RNA - Judiciary Chief Ebrahim Raeisi says Iran has temporarily released around 70,000 prisoners in order to prevent a further spread of the new coronavirus.
“Prisoners will continue to be furloughed as long as [this measure] does not interfere with the society’s security,” Raeisi told judicial authorities on Monday. “The priority lies with those who have underlying health conditions,” he added.
The chief justice said Iran’s judicial apparatus has also prioritized processing the cases of individuals charged with hoarding hygiene products and other medical requirements amid the country’s efforts to curb the outbreak.
“The hoarders will be tried earlier than they are due in open courts, and the hoarded data-x-items will soon be distributed throughout the nation,” he said.
The novel coronavirus, which first emerged in the central Chinese city of Wuhan, has killed more than 3,800 people and infected over 108,000 others in at least 95 countries.
Iran has been the worst-hit country in the Middle East, with a total of 237 deaths and 7,161 infection cases.
Presenting the latest figures on the epidemic on Monday, head of the Health Ministry's Public Relations and Information Center Kianoush Jahanpour said 595 new infections had been diagnosed since Sunday.
Medical authorities, however, are upbeat about the country’s ability to subdue the outbreak, citing the rate at which patients have been recovering from the disease. Jahanpour said at least 2,394 people have been released from hospitals after regaining their health.

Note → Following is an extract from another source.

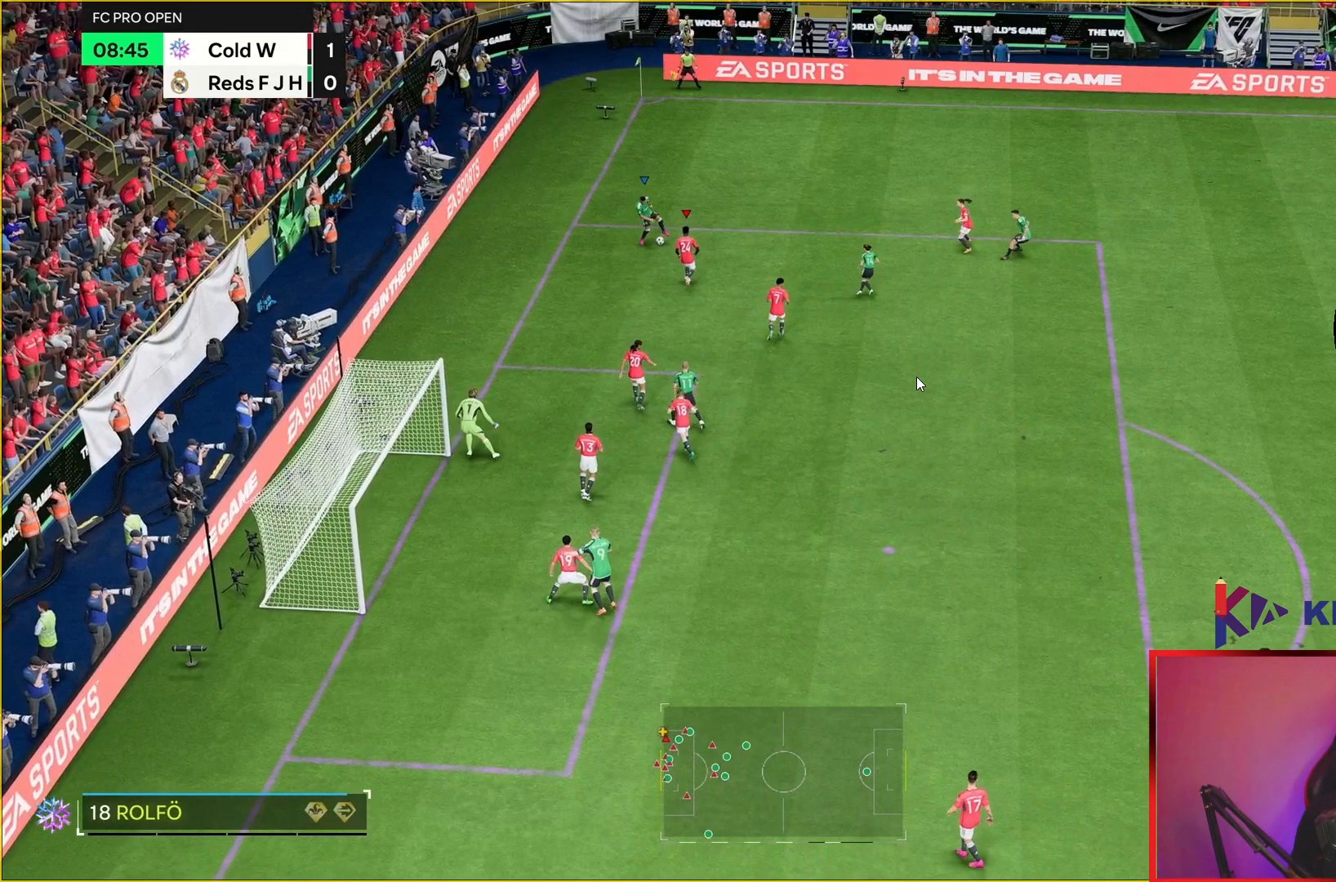
{"buttons": [], "left_stick": "up", "right_stick": "center", "events": []}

Earlier, the World Health Organization (WHO) described Iran’s capability and performance in controlling the virus as exemplary.
Iran to release indigenous testing kits
Separately, an Iranian official said the country’s science-based organizations have managed to produce indigenous diagnostic kits, which will be supplied to the market as of March 20.
Mostafa Qane’i, secretary of the Biotechnological Development Center of the Science and Technology Department of the Iranian President's Office, said diagnosis is the most important first step in treating the disease.
The devices are being produced to meet domestic demand because the kits that have been supplied by China, WHO, and UNICEF - the United Nations’ children fund - and those which the country has imported would last out only two months, he said.